Fifty-eight percent of kids age 9-17 say they will always want to read books printed on paper even though there are e-books available.
—Scholastic January 2012


A new generation of digital natives show strong preferences for paper, still the favored medium of all age groups for reading and safekeeping of documents.
Research conducted by IPSOS, in association with industry organizations: Two Sides & Print Power (2011)

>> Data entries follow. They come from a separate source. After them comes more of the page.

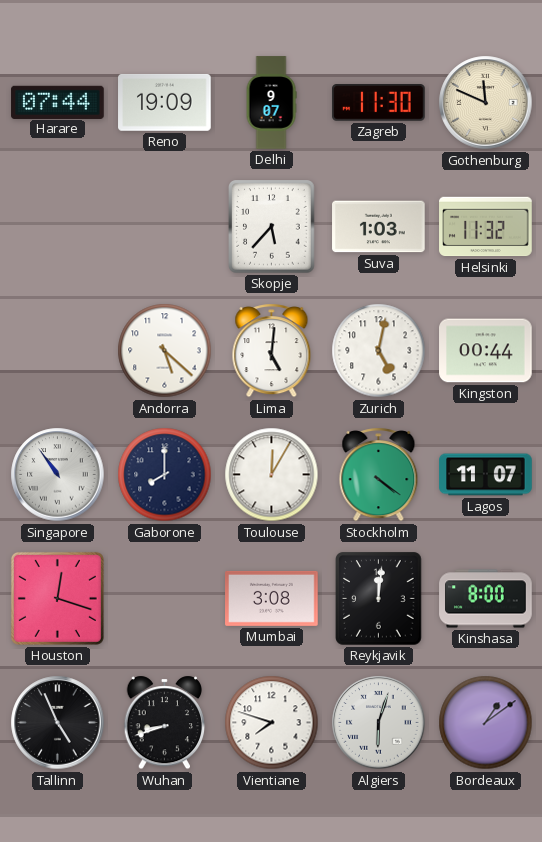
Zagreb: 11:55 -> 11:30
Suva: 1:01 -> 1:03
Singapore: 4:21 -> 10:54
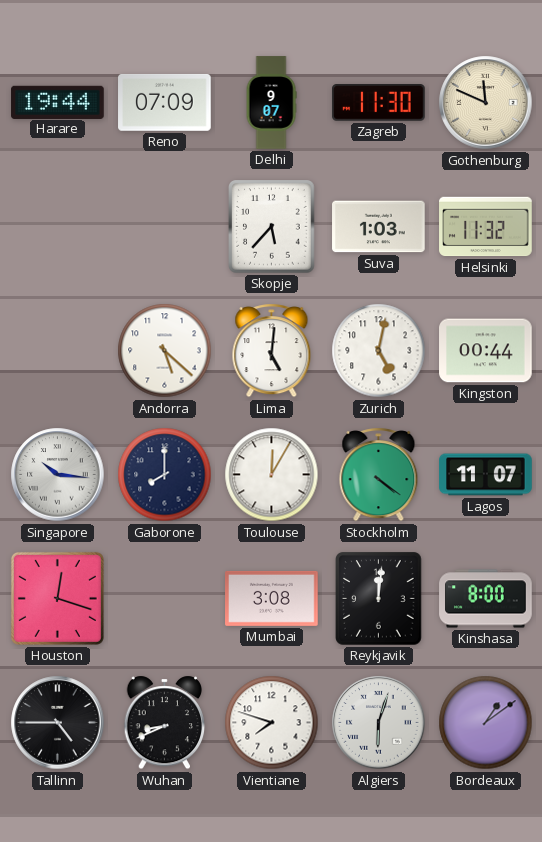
Harare: 07:44 -> 19:44
Reno: 19:09 -> 07:09
Singapore: 10:54 -> 10:16
Tallinn: 4:56 -> 4:45
Wuhan: 8:42 -> 8:41
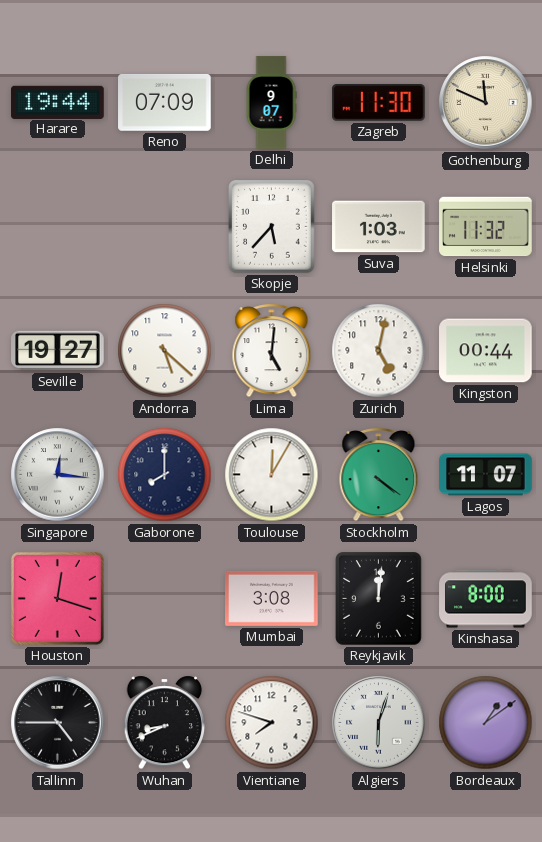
Seville: none -> 19:27
Singapore: 10:16 -> 12:16
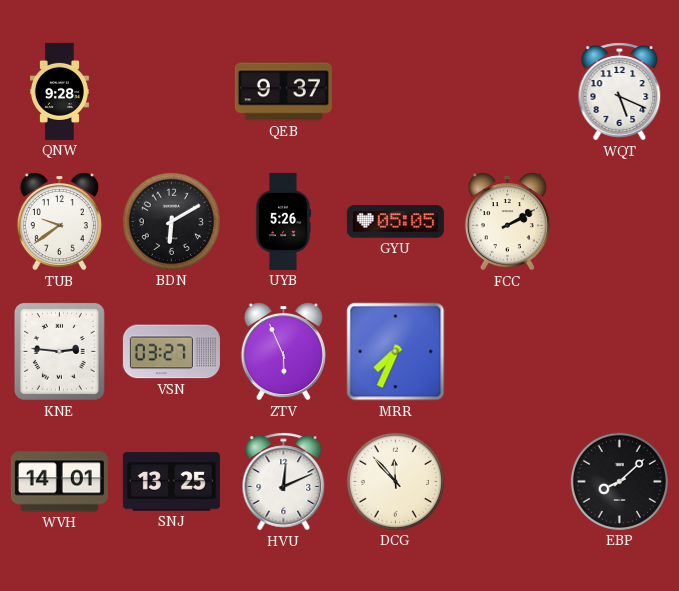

Of the wood extracted from the world’s forests, 53% is used for energy production, 28% is used by lumber mills and only 11% is used directly by the paper industry.
—International Paper, Down to Earth Series, Is it Worth Printing?/Choose Print


Nearly 60% of all paper in the U.S. is recycled. In comparison, less than 20% of U.S. electronic devices are recycled.
—International Paper, Down to Earth Series, Is it Worth Printing?/Choose Print


Printing is the only medium with a one-time carbon footprint—all other media require energy every time they are viewed.
— “Carbon Footprint & Energy Reduction for the Graphic Industry Value Chain,” PrintCity Special Report, 2010


The adverse health impacts from making one e-reader are estimated to be 70 times greater than those from making a single book.
—“How Green Is My iPad” Daniel Goleman and Gregory Norris, The New York Times, 2010


Burning a CD produces 4 times as much CO2 as printing a single annual report.
— “EDTM #13, Balance” From EdLivesHere.com, New Page Educational Series


75% of consumers visited a website to purchase a product or service after reading about it in a catalog.
—Appleton Coated ROI Study, 2010


Paper and paperboard recovery has increased 81% between 1990 and 2011.
— American Forest and Paper Association


Reading a newspaper can consume 20% less carbon than viewing the news online.
—Swedish Royal Institute for Technology, 2007


Each percentage point of paper recovery represents roughly 800,000 tons of fiber, enough to fill more than 7,500 railroad cars.
—Institute of Scrap Recycling Industries


In 2010, nearly 51 million tons or 63.5% of the paper used in the U.S. was recovered for recycling, an 89% increase in the recovery rate since 1990. That's about 334 pounds for every adult and child in the country.
—American Forest and Paper Association


In the U.S. more paper products are recovered for recycling than any other material, including plastics (7.1%), glass (25.5%) and metals (7.1%).